4. Medyayla arası iyi değil
Rice bir röportajında şöyle diyor: “Bütün hayatımı yanlış anlamışım gibi hissediyorum. Ama sonradan bu benim için sorun oluyor, çünkü diğer insanları da yanlış anladığımı hissediyorum. Ama bundan gerçekten çok rahatsız olmuyorum. İnsanların benim hakkımda tamamen yanlış şeyler söylemesi sorun değil.
“…Bir kaç iyi röportaj yaptım, ama gazetede okuduğum hiç bir şeye inanmıyorum. Tek bir zerresine bile. Anlatılanların doğru olup olmadığını asla bilemezsiniz. Asla. Hakkımda tamamen yanlış olan bir sürü şey yazılıp çizildi. Herkesin fikirleri var. Olayları görmek istediğimiz şekilde görür herkes.”
5. Burma ve Tibet’te iyi niyetlere yardımda bulundu
Rice, Burmese Demokrasi Hareketi’nin lideri Aung San Suu Kyi’ın serbest bırakılması için yürütülen kampanyayı destekledi.
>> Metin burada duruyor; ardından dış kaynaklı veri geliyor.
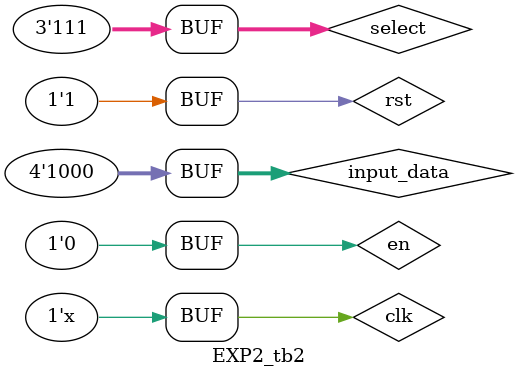
<source format=v>
`timescale 10ns/1ns

module EXP2_tb2();
	reg clk;
	reg en;
	reg rst;
	reg [3:0] input_data;
	reg [2:0] select;
	wire a;
	wire b;
	wire c;
	wire d;
	wire e;
	wire f;
	wire g;
	wire LED_S0;
	wire LED_S1;
	wire LED_S2;
	wire LED_S3;
	wire LED_S4;
	wire LED_S5;
	wire LED_S6;
	wire LED_S7;
	EXP2 exp(clk,en,rst,input_data,select,a,b,c,d,e,f,g,LED_S0,LED_S1,LED_S2,LED_S3,LED_S4,LED_S5,LED_S6,LED_S7);

	initial clk = 1'b0;
	always #1 clk = ~clk;
	
	//模拟实际情况
	initial begin
		rst=1'b0;en=1'b0;
		#2 rst=1'b1;
		
		#10 input_data=4'b0001;
		#10 select=3'b000;
		#2	en=1'b1;#2 en=1'b0;
		
		#10 input_data=4'b0010;
		#10 select=3'b001;
		#2	en=1'b1;#2 en=1'b0;
		
		#10 input_data=4'b0011;
		#10 select=3'b010;
		#2	en=1'b1;#2 en=1'b0;
		
		#10 input_data=4'b0100;
		#10 select=3'b011;
		#2 en=1'b1;#2 en=1'b0;
		
		#10 input_data=4'b0101;
		#10 select=3'b100;
		#2 en=1'b1;#2 en=1'b0;
		
		#10 input_data=4'b0110;
		#10 select=3'b101;
		#2 en=1'b1;#2 en=1'b0;
		
		#10 input_data=4'b0111;
		#10 select=3'b110;
		#2	en=1'b1;#2 en=1'b0;
		
		#10 input_data=4'b1000;
		#10 select=3'b111;
		#2 en=1'b1;#2 en=1'b0;
	end
endmodule
</source>
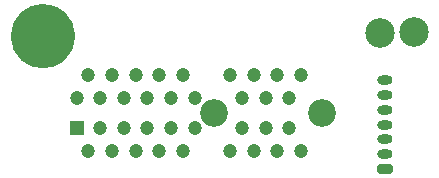
<source format=gbr>
%TF.GenerationSoftware,KiCad,Pcbnew,8.0.3*%
%TF.CreationDate,2024-06-23T17:04:57+02:00*%
%TF.ProjectId,Interface,496e7465-7266-4616-9365-2e6b69636164,rev?*%
%TF.SameCoordinates,Original*%
%TF.FileFunction,Soldermask,Bot*%
%TF.FilePolarity,Negative*%
%FSLAX46Y46*%
G04 Gerber Fmt 4.6, Leading zero omitted, Abs format (unit mm)*
G04 Created by KiCad (PCBNEW 8.0.3) date 2024-06-23 17:04:57*
%MOMM*%
%LPD*%
G01*
G04 APERTURE LIST*
G04 Aperture macros list*
%AMRoundRect*
0 Rectangle with rounded corners*
0 $1 Rounding radius*
0 $2 $3 $4 $5 $6 $7 $8 $9 X,Y pos of 4 corners*
0 Add a 4 corners polygon primitive as box body*
4,1,4,$2,$3,$4,$5,$6,$7,$8,$9,$2,$3,0*
0 Add four circle primitives for the rounded corners*
1,1,$1+$1,$2,$3*
1,1,$1+$1,$4,$5*
1,1,$1+$1,$6,$7*
1,1,$1+$1,$8,$9*
0 Add four rect primitives between the rounded corners*
20,1,$1+$1,$2,$3,$4,$5,0*
20,1,$1+$1,$4,$5,$6,$7,0*
20,1,$1+$1,$6,$7,$8,$9,0*
20,1,$1+$1,$8,$9,$2,$3,0*%
G04 Aperture macros list end*
%ADD10C,2.750000*%
%ADD11C,2.500000*%
%ADD12C,3.200000*%
%ADD13C,2.350000*%
%ADD14R,1.200000X1.200000*%
%ADD15C,1.200000*%
%ADD16RoundRect,0.200000X0.450000X-0.200000X0.450000X0.200000X-0.450000X0.200000X-0.450000X-0.200000X0*%
%ADD17O,1.300000X0.800000*%
G04 APERTURE END LIST*
D10*
X103875000Y-77500000D02*
G75*
G02*
X101125000Y-77500000I-1375000J0D01*
G01*
X101125000Y-77500000D02*
G75*
G02*
X103875000Y-77500000I1375000J0D01*
G01*
D11*
%TO.C,TP2*%
X133875000Y-77175000D03*
%TD*%
%TO.C,TP1*%
X131000000Y-77200000D03*
%TD*%
D12*
%TO.C,H1*%
X102500000Y-77500000D03*
%TD*%
D13*
%TO.C,J2*%
X126150000Y-84000000D03*
X117000000Y-84000000D03*
D14*
X105350000Y-85250000D03*
D15*
X106350000Y-87250000D03*
X107350000Y-85250000D03*
X108350000Y-87250000D03*
X109350000Y-85250000D03*
X110350000Y-87250000D03*
X111350000Y-85250000D03*
X112350000Y-87250000D03*
X113350000Y-85250000D03*
X114350000Y-87250000D03*
X115350000Y-85250000D03*
X118350000Y-87250000D03*
X119350000Y-85250000D03*
X120350000Y-87250000D03*
X121350000Y-85250000D03*
X122350000Y-87250000D03*
X123350000Y-85250000D03*
X124350000Y-87250000D03*
X105350000Y-82750000D03*
X106350000Y-80750000D03*
X107350000Y-82750000D03*
X108350000Y-80750000D03*
X109350000Y-82750000D03*
X110350000Y-80750000D03*
X111350000Y-82750000D03*
X112350000Y-80750000D03*
X113350000Y-82750000D03*
X114350000Y-80750000D03*
X115350000Y-82750000D03*
X118350000Y-80750000D03*
X119350000Y-82750000D03*
X120350000Y-80750000D03*
X121350000Y-82750000D03*
X122350000Y-80750000D03*
X123350000Y-82750000D03*
X124350000Y-80750000D03*
%TD*%
D16*
%TO.C,J1*%
X131500000Y-88750000D03*
D17*
X131500000Y-87500000D03*
X131500000Y-86250000D03*
X131500000Y-85000000D03*
X131500000Y-83750000D03*
X131500000Y-82500000D03*
X131500000Y-81250000D03*
%TD*%
M02*

</source>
Ayrıca 2008 yılında çıkan ve Dalai Lama’yı destekleyen “Songs for Tibet” albümüne de katkı sağladı. Ayrıca Tibet’in Çine karşı bağımsızlık mücadelesini anlatan belgesel film “When the Dragon Swallowed the Sun”ın müziklerinin yapımına da yardımcı oldu. (Radiohead grubundan Thom Yorke ve ödüllü piyanist ve besteci Philip Glass ile birlikte.) Belgesel, Tibetli sürgünlerle yapılan görüşmeleri de içeriyor.
Damien Rice’ın kişisel yaşmından ve dünya görüşünden sentezlediğim bu detaylardan sonra gitarının sesini duymanız paslanmış kulaklara ilaç gibi gelecektir umarım.
Her dinlediğimde bir barda zilzurna içip gitarıyla şarkılar söyleyip dibe vuran birisi ve onu seyreden, atmosfere kendini kaptırmış bir kalabalık düşlediğim şarkı. Girişte melodinin altına serpiştirilmiş şu bardak tokuşturma sesine benzeyen sesler de atmosferi tamamlıyor.